- Born: 1948 (age 77–78) Sirdaryo Region, Uzbek SSR, USSR
- Occupation: master builder
- Awards: Oʻzbekiston Qahramoni(Hero of Uzbekistan);

= Anvar Kurbanov =

Uzbek builder, craftsman, and brigade leader

Anvar Kurbanov (Uzbek: Qurbonov Anvar Sarmanovich; born 1948) is an Uzbek builder, craftsman, and brigade leader of the Mobile Mechanized Column No. 49 of the "Sir daryojamqurilish" State Enterprise in the Sirdaryo Region. In 1998, he was awarded the title of Hero of Uzbekistan.

==Biography==
Anvar Kurbanov was born in 1948 in the Guliston District of the Uzbek Soviet Socialist Republic. In 1969, he began his work as a mason in the construction company No. 60 in the Guliston District. Since 1975, he has been working as a construction master in the third mechanized column of the same district. From 1981 to 1998, he held the position of brigade chief of the mechanized column No. 49 at "Sir Daryo Jamqurilish." In 1998, he was appointed brigade chief of the SMU No. 4 in the Guliston District. In 2000, he was elected chairman of the trade union of this organization.
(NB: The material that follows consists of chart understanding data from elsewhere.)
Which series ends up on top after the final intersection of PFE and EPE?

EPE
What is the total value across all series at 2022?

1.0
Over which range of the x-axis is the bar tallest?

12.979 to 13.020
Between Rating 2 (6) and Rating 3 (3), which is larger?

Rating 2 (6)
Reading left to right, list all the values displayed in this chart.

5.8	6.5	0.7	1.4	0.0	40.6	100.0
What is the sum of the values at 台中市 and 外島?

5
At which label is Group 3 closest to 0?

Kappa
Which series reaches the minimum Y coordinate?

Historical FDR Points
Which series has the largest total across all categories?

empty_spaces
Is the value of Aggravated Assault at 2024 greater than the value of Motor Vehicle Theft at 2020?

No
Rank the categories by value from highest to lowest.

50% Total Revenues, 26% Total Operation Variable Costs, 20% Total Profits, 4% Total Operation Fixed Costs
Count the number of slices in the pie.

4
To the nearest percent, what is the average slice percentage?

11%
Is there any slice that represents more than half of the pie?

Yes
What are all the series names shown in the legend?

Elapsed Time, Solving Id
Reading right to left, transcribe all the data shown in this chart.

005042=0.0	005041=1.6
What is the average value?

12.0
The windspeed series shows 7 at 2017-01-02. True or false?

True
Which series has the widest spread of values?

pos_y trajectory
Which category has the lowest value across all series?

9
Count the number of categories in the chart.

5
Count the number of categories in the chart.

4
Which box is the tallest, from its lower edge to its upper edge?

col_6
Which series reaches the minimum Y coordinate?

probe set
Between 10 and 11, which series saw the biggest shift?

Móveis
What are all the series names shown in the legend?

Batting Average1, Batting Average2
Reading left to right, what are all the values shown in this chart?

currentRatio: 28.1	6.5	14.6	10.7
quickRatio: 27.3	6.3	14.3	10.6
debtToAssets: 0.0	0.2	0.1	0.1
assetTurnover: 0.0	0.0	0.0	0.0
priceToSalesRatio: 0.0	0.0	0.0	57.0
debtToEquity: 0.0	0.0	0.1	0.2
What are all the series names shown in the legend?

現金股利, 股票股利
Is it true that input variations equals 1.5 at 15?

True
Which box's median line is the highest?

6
Anvar Kurbanov actively participated in the construction of many major architectural structures, such as the 5th district of Gulistan, the Center for Spirituality and Enlightenment, a swimming pool, the sports complex "Alpomish," the Boxing Palace, and the regional branch of the Central Bank of the Russian Federation.